Do I want to be a surgeon?
There are many benefits you will gain from being a surgeon: it is rewarding career, it offers a high level of job security and a comfortable income. Surgeons constantly learn new skills and are able to develop throughout their careers.
However, you will need to be sure that you are going to be suited to surgery and that you want to be a surgeon and the training can be lengthy and requires commitment.
It is important that you research any career you wish to undertake so that you are sure that you are clear in your goals. In medicine this is especially true as changing career paths can be tricky and re-starting training can be a lengthy undertaking.

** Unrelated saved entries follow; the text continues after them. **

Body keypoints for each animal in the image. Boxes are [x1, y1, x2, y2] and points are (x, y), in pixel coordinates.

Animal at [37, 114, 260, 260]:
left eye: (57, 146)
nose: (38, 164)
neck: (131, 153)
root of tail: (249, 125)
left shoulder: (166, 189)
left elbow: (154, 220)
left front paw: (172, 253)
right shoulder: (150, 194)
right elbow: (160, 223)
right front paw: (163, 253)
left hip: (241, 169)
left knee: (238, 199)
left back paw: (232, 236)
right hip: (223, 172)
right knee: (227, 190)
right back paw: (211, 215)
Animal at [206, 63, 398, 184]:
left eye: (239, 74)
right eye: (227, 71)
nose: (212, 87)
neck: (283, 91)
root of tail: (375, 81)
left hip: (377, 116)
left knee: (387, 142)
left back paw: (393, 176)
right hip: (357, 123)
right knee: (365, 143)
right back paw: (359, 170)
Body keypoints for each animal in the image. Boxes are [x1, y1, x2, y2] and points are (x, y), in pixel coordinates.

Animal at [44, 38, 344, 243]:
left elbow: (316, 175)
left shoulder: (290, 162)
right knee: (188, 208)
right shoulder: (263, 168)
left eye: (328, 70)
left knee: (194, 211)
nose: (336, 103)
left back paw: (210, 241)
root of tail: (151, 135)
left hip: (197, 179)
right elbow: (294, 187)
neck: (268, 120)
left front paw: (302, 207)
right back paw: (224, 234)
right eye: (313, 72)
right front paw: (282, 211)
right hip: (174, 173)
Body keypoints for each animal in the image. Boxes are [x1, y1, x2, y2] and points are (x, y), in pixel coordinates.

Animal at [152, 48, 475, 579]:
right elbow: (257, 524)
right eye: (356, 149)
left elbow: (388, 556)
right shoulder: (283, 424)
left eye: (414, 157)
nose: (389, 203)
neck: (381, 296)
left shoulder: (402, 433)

This site will help you form a general understanding of what a career in surgery entails and what your life as a surgeon might be like. We also recommend that you take a look at the careers stories to help further explore what the life of a surgeon is like and the options available to you.
Who becomes a surgeon?
You will find a vast array of personality types within surgery and you will encounter many different backgrounds and genders as each sub-specialty holds it own appeal. Anyone can become a surgeon if they are willing to work hard towards their career.
Settings in which surgeons work
Obviously, most of a surgeon’s work takes place in a hospital setting, either in the NHS or in the private sector. Surgeons’ time is planned and divided into sessions. (One session is approximately half a day’s work.) In addition to performing operations, surgeons also have to undertake ward rounds, outpatient clinics, administrative work and teaching.
Many surgeons also engage in additional professional activities such as teaching, research or medical politics. For all of these activities you can expect to travel, both within the UK and internationally. The proportion of a surgeon’s time taken up with each of these activities will vary according their grade and specialty.